#### Excerpt to read
The readonly handle above becomes the stdin of your subprocess, and the parent writes data to the write end.
If you need to read data back then the the reverse is done, writeonly becomes stdout of subprocess and you read from the readonly end.
It's important to open the write end first (at least I've had issues with pipes blocking when I didn't).
That code is a bit of mess and you would most likely want to use DOS cxalls rather than lowlevel Clibrary file descriptor stuff. (abs-shell extracts the DOS handles later on)
One critical bit is the line
"/PIPE/%x%lu/32768/0"
translating that back into amiga
"PIPE:<name>/<buffersize>/<numbuffers>"
Specifying 0 for numbuffers makes the pipe dynamic, it will never fill (subject to available memory) and so you wont get hanging programs. Make buffersize larger if you have more larger amounts of data to pass through data.
@trixie
I can' t remember of any OS3 / OS4 specific source code examples, perhaps http://wiki.amigaos.net/wiki/Main_Page can give some hints.
Anyway "pipes" are a very common form of IPC (Inter Process Communication) from the Unix world. So it may be of help reading a Linux tutorial or such. The same concepts should apply to OS4.
@trixie
Some more bits from my Linux experience, the same concepts should apply to OS4.
The synchronism between the communicating processes (2 or more) is based on the following:
1) a process gets blocked on trying to write data to a full pipe
2) a process gets blocked on trying to read data from an empty pipe
Pipes can only handle a limited amount of data (say 4096 bytes, see #define PIPE_BUF in limits.h), however the system guarantees the whole data transfer or nothing.
Pipes are very much suitable for applications based on Boss-Worker / Producer-Consumer model, where processes can easily added / removed at run time.
@broadblues
It is, isn't it? :-D
What does this actually do, or stand for?
@Massi
Thanks for the tips!
AmigaOne X5000-020 / 2GB RAM / Sapphire Pulse Radeon RX 560 / AmigaOS 4.1 Final Edition Update 2
@trixie just debug macro ignore it :-)
@trixie
Check out the queue.handler documentation in SYS:Documentation/handlers. The big problem might be getting lame etc. to work with an Amiga pipe.
X1000 - OS 4.1FE
No problem there. Amiga pipes are quite functional, and so is lame.
I can verify that ram:out.mp3 contained a viable mp3.
And for prgrams that don't support stdon/stdout but need a file name
Obviously you would add *>NIL: to deal with stderr output, or find the "quiet" switdh" I just left that out so show the commands were working.
@broadblues
Thanks! Now I only need to work out how to pipe the individual data portions so that lame receives a continuous stream representing the entire audio track.
########
#### Dataset
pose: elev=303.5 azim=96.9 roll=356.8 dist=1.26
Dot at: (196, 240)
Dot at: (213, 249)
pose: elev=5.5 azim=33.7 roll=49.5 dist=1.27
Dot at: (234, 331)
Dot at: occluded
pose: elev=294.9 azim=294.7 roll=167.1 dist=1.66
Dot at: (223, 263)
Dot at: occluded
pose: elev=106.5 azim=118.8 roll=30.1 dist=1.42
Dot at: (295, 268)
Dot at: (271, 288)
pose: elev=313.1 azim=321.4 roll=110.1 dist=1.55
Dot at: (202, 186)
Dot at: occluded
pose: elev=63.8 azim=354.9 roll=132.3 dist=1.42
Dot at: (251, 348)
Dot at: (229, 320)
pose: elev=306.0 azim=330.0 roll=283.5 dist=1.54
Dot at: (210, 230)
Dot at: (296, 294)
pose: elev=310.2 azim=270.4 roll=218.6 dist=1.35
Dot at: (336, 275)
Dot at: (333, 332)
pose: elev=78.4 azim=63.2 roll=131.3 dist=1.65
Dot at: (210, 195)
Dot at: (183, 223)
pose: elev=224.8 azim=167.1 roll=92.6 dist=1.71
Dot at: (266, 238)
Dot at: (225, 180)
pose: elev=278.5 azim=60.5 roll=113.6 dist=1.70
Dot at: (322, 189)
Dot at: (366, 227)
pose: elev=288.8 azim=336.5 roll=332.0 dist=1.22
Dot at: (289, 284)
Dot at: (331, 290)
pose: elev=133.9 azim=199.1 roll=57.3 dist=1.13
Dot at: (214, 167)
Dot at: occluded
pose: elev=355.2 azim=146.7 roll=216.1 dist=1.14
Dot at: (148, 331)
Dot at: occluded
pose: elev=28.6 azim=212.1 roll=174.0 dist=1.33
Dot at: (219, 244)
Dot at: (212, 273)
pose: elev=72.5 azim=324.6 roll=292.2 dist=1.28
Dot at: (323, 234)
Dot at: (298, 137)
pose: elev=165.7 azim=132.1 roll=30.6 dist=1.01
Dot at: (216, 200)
########
### Assignment
Return the part of the pipes discussion that runs from "That code is" up to and including "give some hints.", copied word for word.

### Exercise answer
That code is a bit of mess and you would most likely want to use DOS cxalls rather than lowlevel Clibrary file descriptor stuff. (abs-shell extracts the DOS handles later on)
One critical bit is the line
"/PIPE/%x%lu/32768/0"
translating that back into amiga
"PIPE:<name>/<buffersize>/<numbuffers>"
Specifying 0 for numbuffers makes the pipe dynamic, it will never fill (subject to available memory) and so you wont get hanging programs. Make buffersize larger if you have more larger amounts of data to pass through data.
@trixie
I can' t remember of any OS3 / OS4 specific source code examples, perhaps http://wiki.amigaos.net/wiki/Main_Page can give some hints.